Relevez tous les sigles écrits en lettres majuscules dans l'extrait choisi ci-dessous.

**Extrait choisi:**
-*-

L'instrumentalisation des classifications de départ
Le système de classification interne de Meta pour les employés partants s'est transformé en un outil controversé dans cet environnement de haute pression. Lorsque des employés quittent l'entreprise — que ce soit par démission ou licenciement — les managers assignent l'une des deux désignations : « Attrition regrettable » (RA) ou « Attrition non regrettable » (NRA).
Ces étiquettes apparemment administratives ont des conséquences importantes. Seuls ceux désignés comme NRA comptent pour le quota BE d'un manager, créant une incitation perverse à qualifier les départs de « non regrettables » quelle que soit la performance ou la contribution réelle.
« C'est un secret de Polichinelle que presque toutes les personnes qui partent reçoivent maintenant l'étiquette NRA », a déclaré un recruteur expérimenté ayant une visibilité sur plusieurs équipes. « Même les plus performants qui démissionnent volontairement. Il s'agit purement d'atteindre les chiffres. »
Les implications pour l'emploi futur sont substantielles. Ceux qui sont étiquetés RA peuvent revenir chez Meta dans l'année via un processus de réembauche simplifié, tandis que les anciens employés désignés NRA doivent faire face à l'épreuve complète des entretiens s'ils tentent de revenir — brûlant de fait les ponts avec l'un des employeurs les plus puissants de l'industrie technologique.
« Politiques de survie » : La détérioration de la collaboration
Peut-être le plus préoccupant est la façon dont ce système a transformé la culture autrefois collaborative de Meta en ce qu'un chef de produit a décrit comme un « Koh-Lanta de l'entreprise ».

-*-

**Données extraites:**

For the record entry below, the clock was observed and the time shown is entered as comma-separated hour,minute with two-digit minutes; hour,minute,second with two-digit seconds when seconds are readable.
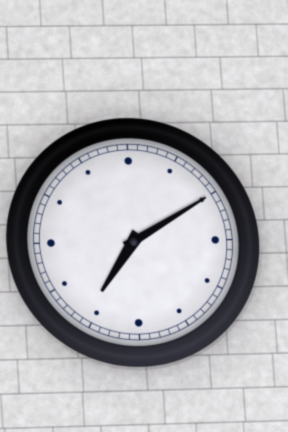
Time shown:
7,10
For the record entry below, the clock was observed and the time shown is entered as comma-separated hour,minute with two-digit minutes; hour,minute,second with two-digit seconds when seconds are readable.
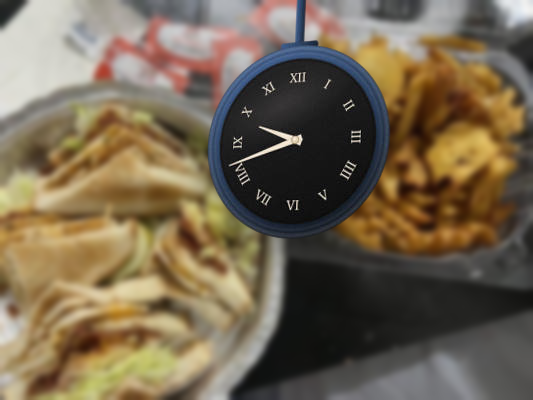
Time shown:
9,42
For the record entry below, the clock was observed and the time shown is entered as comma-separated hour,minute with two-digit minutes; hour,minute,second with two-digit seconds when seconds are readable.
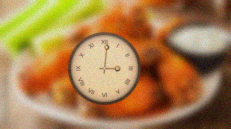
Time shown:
3,01
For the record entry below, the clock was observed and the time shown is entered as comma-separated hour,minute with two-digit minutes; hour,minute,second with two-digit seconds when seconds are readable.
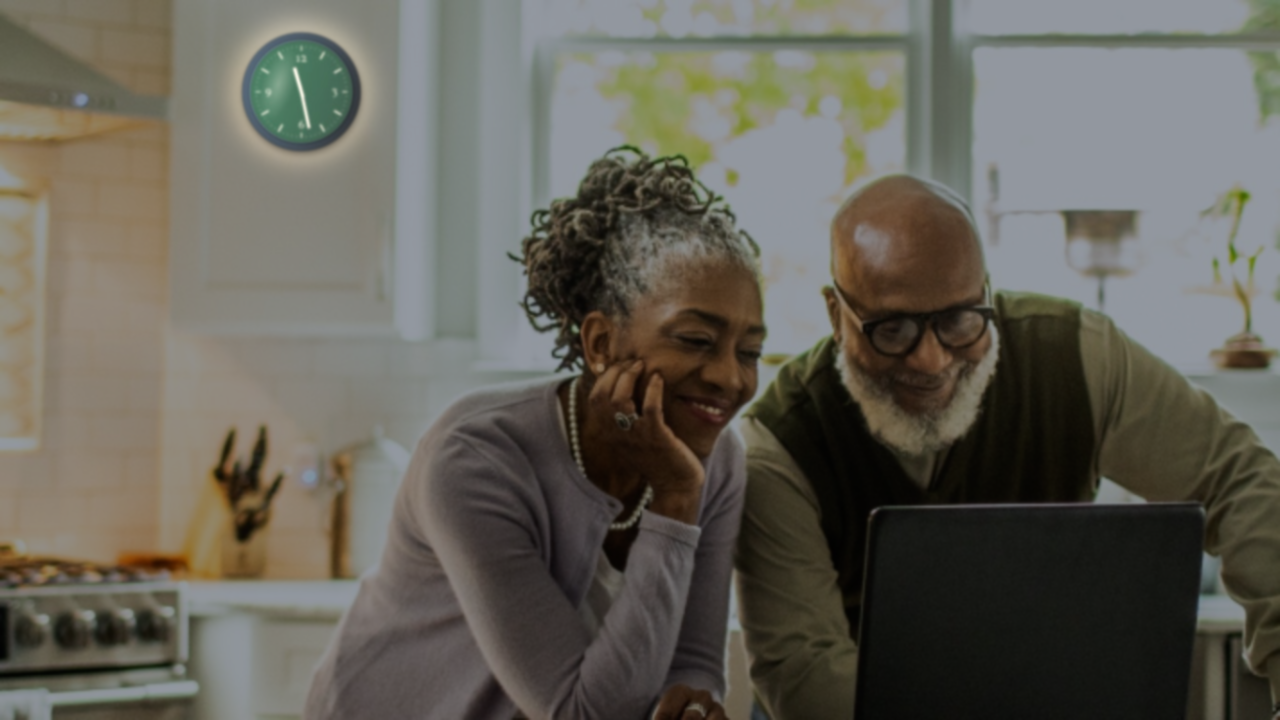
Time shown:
11,28
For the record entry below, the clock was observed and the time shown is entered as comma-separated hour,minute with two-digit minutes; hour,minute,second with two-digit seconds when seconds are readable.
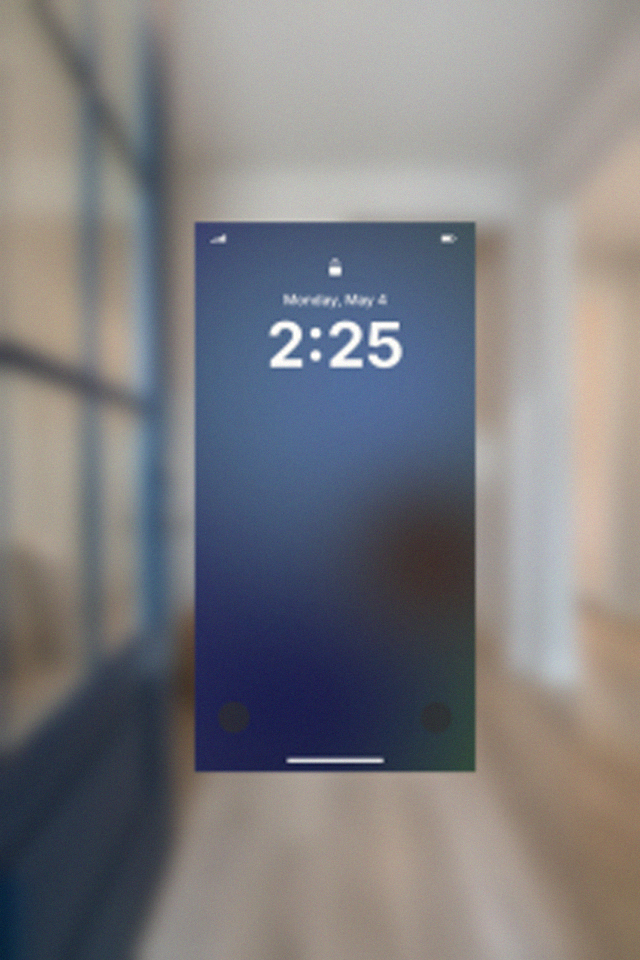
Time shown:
2,25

-*-

**Solution:** RA, NRA, BE